* KETENTUAN TUGAS:
Tuliskan kembali tanpa perubahan bagian kutipan tentang penanganan pelanggaran HAM di bawah ini, mulai dari "Meski demikian, sebenarnya" hingga "aspirasi politik mereka.".

* KUTIPAN TERPILIH:
Meski demikian, sebenarnya ada beberapa pimpinan negara-negara itu yang serius mengatasi masalah dengan cara menghapus berbagai peraturan diskriminatif yang ada di sistem hukum mereka. Mereka termasuk Gus Dur dari Indonesia, Chuan Leekpai dari Thailand, dan Benigno Aquino Jr. dari Filipina.

Kontras dengan Gus Dur, di era Jokowi pelanggaran HAM bukan hanya tidak selesai, tapi juga bertambah dan menumpuk: dari extra judicial killing, penghilangan paksa, kekerasan seksual, pembantaian, hingga tahanan politik (pesakitan politik)--puluhan orang Papua ditahan hanya karena aspirasi politik mereka.

* DATA YANG DITAMPILKAN:
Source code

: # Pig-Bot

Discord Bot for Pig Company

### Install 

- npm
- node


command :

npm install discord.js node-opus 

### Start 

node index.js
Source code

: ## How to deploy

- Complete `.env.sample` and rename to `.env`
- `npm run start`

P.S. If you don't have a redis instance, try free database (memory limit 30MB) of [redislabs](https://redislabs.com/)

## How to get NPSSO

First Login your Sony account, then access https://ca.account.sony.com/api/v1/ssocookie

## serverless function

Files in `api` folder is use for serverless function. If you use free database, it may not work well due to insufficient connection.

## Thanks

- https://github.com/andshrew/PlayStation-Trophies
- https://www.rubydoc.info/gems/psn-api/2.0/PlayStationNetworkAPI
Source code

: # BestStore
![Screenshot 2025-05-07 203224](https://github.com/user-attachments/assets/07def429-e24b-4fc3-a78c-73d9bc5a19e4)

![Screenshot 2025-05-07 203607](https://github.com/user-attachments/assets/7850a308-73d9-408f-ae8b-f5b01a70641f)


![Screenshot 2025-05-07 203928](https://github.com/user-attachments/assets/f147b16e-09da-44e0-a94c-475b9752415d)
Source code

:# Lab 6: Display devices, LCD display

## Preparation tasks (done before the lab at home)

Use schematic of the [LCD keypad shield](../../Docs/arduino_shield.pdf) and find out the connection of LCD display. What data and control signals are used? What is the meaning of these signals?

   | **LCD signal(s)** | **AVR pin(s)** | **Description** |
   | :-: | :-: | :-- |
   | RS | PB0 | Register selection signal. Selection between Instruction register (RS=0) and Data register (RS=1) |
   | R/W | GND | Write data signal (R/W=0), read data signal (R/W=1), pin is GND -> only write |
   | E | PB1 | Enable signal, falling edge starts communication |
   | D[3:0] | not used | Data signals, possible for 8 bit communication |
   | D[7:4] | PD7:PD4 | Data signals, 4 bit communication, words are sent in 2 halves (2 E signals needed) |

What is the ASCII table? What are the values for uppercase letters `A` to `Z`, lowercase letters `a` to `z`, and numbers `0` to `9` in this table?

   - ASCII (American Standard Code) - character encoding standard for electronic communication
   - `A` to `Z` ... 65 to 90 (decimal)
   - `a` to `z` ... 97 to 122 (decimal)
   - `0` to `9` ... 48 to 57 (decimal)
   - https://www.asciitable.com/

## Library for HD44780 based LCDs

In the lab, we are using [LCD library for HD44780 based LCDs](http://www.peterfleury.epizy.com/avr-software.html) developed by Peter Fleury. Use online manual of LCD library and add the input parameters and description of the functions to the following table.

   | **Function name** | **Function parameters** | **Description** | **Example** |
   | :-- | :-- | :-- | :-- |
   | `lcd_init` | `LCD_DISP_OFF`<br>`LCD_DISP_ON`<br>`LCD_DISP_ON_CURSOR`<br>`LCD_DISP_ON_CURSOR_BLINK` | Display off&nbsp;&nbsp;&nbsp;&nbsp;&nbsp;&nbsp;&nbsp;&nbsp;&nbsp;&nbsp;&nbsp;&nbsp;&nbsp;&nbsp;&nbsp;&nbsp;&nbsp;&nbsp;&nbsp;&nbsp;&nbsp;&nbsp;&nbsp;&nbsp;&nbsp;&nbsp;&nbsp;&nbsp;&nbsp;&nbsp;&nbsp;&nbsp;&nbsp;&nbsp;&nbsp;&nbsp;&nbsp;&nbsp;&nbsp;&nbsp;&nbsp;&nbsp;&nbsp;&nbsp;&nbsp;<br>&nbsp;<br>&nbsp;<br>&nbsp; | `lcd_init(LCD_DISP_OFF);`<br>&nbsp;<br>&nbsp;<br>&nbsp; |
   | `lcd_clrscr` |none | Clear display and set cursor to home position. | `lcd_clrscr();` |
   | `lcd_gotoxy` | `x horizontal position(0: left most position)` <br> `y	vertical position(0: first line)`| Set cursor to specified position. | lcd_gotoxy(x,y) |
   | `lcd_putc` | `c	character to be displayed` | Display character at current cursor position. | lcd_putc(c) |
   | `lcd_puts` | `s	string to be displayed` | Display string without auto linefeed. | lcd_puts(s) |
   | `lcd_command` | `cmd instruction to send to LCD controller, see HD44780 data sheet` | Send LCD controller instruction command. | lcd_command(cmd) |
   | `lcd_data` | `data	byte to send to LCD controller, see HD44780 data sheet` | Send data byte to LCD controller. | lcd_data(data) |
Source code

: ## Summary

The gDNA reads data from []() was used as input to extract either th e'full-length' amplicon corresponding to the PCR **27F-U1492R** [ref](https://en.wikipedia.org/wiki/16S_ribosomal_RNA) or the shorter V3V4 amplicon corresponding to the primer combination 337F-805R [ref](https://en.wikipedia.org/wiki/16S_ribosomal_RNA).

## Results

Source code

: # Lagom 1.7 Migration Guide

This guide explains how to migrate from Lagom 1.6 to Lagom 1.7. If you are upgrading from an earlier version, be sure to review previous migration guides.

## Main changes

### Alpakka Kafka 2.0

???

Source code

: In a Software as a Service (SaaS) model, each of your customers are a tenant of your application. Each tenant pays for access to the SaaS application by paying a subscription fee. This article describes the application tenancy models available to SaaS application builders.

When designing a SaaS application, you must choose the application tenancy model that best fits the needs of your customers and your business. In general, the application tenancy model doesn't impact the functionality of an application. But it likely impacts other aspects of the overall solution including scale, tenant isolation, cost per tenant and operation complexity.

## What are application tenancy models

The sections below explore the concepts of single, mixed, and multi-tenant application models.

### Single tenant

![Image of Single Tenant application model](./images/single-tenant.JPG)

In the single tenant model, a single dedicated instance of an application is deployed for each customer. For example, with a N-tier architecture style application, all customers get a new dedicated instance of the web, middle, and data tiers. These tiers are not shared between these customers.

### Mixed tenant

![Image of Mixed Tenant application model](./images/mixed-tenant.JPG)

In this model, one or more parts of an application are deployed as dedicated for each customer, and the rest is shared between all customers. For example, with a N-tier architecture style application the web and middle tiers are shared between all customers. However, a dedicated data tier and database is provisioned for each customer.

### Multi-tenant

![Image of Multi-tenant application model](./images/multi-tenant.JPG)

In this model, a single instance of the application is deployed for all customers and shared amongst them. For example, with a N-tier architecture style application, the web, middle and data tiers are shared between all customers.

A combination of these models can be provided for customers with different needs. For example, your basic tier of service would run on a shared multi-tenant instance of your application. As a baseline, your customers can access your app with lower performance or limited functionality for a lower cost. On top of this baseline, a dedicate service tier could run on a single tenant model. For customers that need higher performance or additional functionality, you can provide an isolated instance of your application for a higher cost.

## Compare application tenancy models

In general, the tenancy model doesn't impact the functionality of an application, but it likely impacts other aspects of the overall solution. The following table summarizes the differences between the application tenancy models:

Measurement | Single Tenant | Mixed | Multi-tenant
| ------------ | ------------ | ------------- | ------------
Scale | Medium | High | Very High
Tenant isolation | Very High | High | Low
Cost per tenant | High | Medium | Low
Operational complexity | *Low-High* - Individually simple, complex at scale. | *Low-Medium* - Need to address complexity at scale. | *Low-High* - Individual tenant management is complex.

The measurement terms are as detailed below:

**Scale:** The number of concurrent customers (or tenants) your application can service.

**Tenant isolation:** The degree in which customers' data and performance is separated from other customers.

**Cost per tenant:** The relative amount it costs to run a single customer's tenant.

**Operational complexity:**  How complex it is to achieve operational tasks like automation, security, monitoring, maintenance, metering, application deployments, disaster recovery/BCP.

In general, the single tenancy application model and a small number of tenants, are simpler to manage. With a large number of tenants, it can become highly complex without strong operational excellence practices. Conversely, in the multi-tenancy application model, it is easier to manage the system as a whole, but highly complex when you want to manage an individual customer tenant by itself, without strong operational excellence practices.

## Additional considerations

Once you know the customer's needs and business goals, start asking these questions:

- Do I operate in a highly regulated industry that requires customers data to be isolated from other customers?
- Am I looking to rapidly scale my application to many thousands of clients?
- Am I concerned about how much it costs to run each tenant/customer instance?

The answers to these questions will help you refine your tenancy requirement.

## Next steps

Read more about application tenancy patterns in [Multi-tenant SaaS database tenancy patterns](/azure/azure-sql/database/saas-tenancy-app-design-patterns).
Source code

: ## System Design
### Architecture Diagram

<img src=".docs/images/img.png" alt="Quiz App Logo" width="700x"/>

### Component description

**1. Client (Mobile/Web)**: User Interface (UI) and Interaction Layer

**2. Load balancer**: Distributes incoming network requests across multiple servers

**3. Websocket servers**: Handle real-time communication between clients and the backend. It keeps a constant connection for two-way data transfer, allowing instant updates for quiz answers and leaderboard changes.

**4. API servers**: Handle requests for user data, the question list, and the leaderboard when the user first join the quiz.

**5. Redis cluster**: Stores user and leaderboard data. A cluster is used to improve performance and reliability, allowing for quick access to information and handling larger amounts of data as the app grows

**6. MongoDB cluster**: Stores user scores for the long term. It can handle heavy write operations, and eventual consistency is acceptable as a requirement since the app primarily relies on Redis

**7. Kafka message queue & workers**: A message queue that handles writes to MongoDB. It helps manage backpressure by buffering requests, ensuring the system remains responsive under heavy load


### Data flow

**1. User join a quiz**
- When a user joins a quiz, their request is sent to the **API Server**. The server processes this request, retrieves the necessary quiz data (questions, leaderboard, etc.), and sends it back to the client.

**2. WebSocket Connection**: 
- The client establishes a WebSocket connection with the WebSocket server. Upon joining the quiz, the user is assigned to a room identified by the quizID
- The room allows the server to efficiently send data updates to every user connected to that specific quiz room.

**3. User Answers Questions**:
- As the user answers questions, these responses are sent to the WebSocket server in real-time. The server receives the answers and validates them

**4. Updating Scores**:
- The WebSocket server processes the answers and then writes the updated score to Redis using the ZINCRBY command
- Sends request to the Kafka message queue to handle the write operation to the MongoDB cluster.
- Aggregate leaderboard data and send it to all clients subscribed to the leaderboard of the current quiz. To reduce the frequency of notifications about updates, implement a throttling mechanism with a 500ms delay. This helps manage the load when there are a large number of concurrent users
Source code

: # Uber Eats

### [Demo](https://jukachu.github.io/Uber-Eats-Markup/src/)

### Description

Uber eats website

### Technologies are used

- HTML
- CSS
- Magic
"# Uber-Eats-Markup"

* JAWABAN BERIKUT:
Meski demikian, sebenarnya ada beberapa pimpinan negara-negara itu yang serius mengatasi masalah dengan cara menghapus berbagai peraturan diskriminatif yang ada di sistem hukum mereka. Mereka termasuk Gus Dur dari Indonesia, Chuan Leekpai dari Thailand, dan Benigno Aquino Jr. dari Filipina.

Kontras dengan Gus Dur, di era Jokowi pelanggaran HAM bukan hanya tidak selesai, tapi juga bertambah dan menumpuk: dari extra judicial killing, penghilangan paksa, kekerasan seksual, pembantaian, hingga tahanan politik (pesakitan politik)--puluhan orang Papua ditahan hanya karena aspirasi politik mereka.